Horst Gabriel, kulturpolitischer Sprecher der CDU, begrüßt diese Entwicklung. Die Zahlen seien ein Beweis dafür, dass Kultur weit mehr als ein Luxusgut sei, so Gabriel. Seiner Ansicht nach stärken kulturelle Veranstaltungen den Zusammenhalt in der Gesellschaft, prägen Identität und regen zum Nachdenken an – und müssten zugleich unterhalten, um das Publikum langfristig zu begeistern.
Gabriel lobt das Kulturmanagement der Stadt unter der Leitung von Anna Frantzen für die gezielte Weiterentwicklung des Veranstaltungsangebots. Durch die enge Zusammenarbeit gelinge es immer besser, das Programm an den Interessen der Bürgerinnen und Bürger auszurichten. Auch die CDU-Fraktion dankt Künstlern, Organisatoren und Machern für ihren Einsatz, der maßgeblich zum Aufwärtstrend in Stuttgart, Berlin, Karlsruhe und Göttingen beiträgt. Die Kulturszenen florieren sichtbar und ziehen größere Besucherzahlen an als je zuvor. Der Ansatz der Stadt – mit Fokus auf lokale Ansprache und abgestimmtes Marketing – kommt bei den Menschen in der Region offenbar gut an.
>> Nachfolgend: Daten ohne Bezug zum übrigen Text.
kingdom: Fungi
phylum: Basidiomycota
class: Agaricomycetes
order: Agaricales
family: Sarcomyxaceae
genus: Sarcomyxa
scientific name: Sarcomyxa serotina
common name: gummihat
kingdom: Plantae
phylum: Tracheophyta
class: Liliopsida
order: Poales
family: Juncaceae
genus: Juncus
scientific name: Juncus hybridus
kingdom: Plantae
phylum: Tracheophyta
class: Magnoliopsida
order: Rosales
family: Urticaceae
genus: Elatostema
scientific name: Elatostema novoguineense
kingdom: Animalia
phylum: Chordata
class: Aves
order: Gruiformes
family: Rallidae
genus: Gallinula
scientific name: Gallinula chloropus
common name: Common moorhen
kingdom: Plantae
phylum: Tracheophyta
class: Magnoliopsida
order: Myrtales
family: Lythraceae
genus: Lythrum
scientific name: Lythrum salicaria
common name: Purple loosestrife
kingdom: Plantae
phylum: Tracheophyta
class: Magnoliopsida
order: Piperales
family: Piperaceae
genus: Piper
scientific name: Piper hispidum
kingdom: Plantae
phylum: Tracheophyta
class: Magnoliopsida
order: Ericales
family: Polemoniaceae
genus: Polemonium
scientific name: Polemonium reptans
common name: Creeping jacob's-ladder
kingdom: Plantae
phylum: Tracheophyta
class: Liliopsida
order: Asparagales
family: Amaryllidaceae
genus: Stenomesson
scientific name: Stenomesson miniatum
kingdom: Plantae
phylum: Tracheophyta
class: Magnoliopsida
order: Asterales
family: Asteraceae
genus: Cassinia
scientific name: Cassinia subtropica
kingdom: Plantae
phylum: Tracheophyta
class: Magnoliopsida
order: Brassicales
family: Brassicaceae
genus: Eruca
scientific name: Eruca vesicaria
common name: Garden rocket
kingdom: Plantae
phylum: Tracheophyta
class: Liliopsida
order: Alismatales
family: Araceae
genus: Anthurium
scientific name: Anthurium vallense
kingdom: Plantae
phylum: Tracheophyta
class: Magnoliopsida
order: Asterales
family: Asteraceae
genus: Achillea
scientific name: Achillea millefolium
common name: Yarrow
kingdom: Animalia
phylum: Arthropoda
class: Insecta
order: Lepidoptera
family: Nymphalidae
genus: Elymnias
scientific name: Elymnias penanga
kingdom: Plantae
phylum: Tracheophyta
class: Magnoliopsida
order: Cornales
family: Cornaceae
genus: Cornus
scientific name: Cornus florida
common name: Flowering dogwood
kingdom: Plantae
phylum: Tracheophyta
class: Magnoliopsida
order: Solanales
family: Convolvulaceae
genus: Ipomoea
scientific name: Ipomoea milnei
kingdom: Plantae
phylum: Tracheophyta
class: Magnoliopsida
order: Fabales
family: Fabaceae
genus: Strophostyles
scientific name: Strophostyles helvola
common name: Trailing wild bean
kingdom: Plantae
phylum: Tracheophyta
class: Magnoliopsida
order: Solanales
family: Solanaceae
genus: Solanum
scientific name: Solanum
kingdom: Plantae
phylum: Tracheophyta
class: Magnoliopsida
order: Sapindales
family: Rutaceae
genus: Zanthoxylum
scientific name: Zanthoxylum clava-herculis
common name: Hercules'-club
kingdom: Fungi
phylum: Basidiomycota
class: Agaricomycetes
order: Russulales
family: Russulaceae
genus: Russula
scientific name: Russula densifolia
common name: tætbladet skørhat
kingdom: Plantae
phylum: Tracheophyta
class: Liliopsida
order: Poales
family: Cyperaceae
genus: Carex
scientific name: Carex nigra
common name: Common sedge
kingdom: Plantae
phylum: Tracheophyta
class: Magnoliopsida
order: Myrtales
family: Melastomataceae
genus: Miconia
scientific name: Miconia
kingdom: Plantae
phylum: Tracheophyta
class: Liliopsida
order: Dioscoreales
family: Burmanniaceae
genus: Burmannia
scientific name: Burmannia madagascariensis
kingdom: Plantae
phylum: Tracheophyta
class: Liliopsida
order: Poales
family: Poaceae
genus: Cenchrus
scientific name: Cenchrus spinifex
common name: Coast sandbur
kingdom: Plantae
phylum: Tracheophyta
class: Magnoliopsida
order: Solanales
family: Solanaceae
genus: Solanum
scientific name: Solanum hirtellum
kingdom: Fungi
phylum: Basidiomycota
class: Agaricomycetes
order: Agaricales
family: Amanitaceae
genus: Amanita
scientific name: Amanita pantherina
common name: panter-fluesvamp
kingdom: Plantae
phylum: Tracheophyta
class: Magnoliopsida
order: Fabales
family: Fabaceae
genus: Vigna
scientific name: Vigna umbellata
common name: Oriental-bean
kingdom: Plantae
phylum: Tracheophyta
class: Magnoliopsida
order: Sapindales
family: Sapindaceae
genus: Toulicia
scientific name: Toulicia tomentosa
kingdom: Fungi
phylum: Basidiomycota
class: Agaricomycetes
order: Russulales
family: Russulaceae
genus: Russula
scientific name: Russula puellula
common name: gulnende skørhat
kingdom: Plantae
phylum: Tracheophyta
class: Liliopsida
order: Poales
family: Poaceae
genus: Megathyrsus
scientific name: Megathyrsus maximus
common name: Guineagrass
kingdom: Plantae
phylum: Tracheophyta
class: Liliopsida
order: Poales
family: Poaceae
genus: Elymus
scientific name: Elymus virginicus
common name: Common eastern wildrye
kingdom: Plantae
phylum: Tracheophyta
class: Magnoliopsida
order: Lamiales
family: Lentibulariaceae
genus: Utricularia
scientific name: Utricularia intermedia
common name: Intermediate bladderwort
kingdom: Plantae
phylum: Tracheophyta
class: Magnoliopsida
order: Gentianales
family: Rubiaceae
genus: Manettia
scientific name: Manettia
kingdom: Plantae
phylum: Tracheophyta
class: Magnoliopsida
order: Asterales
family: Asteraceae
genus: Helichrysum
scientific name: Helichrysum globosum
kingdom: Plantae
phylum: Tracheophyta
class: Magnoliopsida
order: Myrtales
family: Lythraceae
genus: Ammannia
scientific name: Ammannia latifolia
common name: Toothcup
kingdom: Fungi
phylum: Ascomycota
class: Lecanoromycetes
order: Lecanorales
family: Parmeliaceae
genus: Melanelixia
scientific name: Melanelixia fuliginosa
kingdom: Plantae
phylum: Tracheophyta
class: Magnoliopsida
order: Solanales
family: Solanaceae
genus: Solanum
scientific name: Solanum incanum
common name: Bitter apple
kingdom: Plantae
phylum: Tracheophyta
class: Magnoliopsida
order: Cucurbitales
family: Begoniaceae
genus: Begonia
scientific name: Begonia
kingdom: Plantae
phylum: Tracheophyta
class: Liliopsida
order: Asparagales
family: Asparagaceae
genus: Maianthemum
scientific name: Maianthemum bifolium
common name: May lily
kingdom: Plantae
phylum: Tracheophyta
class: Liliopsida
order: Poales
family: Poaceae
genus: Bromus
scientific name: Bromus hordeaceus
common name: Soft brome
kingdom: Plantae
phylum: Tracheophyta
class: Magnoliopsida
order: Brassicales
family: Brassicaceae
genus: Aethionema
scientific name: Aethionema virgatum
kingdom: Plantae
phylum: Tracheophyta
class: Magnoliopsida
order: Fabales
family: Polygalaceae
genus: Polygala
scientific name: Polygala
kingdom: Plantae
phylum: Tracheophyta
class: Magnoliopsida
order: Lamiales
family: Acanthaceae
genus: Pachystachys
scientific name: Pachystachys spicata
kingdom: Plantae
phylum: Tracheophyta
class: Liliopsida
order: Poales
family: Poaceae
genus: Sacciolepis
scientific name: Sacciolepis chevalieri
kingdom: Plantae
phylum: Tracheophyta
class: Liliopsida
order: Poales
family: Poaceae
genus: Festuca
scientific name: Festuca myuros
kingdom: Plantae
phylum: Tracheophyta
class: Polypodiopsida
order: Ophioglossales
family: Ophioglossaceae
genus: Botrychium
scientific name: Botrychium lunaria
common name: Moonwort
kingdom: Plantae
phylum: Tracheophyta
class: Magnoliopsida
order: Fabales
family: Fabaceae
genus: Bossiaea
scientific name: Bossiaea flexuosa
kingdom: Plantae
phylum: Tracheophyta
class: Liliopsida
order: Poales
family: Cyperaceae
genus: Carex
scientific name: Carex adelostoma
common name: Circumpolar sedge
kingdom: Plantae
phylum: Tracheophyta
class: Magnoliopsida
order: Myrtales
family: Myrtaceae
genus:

Angesichts der steigenden Besucherzahlen beweisen die kulturellen Angebote ihren Wert. Gabriel ist überzeugt, dass durch noch zielgerichtetere Ansprache weiteres Wachstum möglich ist. Die aktuellen Zahlen zeigen jedenfalls: Die Solingerinnen und Solinger, Berliner, Karlsruher und Göttinger stehen hinter den Veranstaltungen, die für sie konzipiert wurden.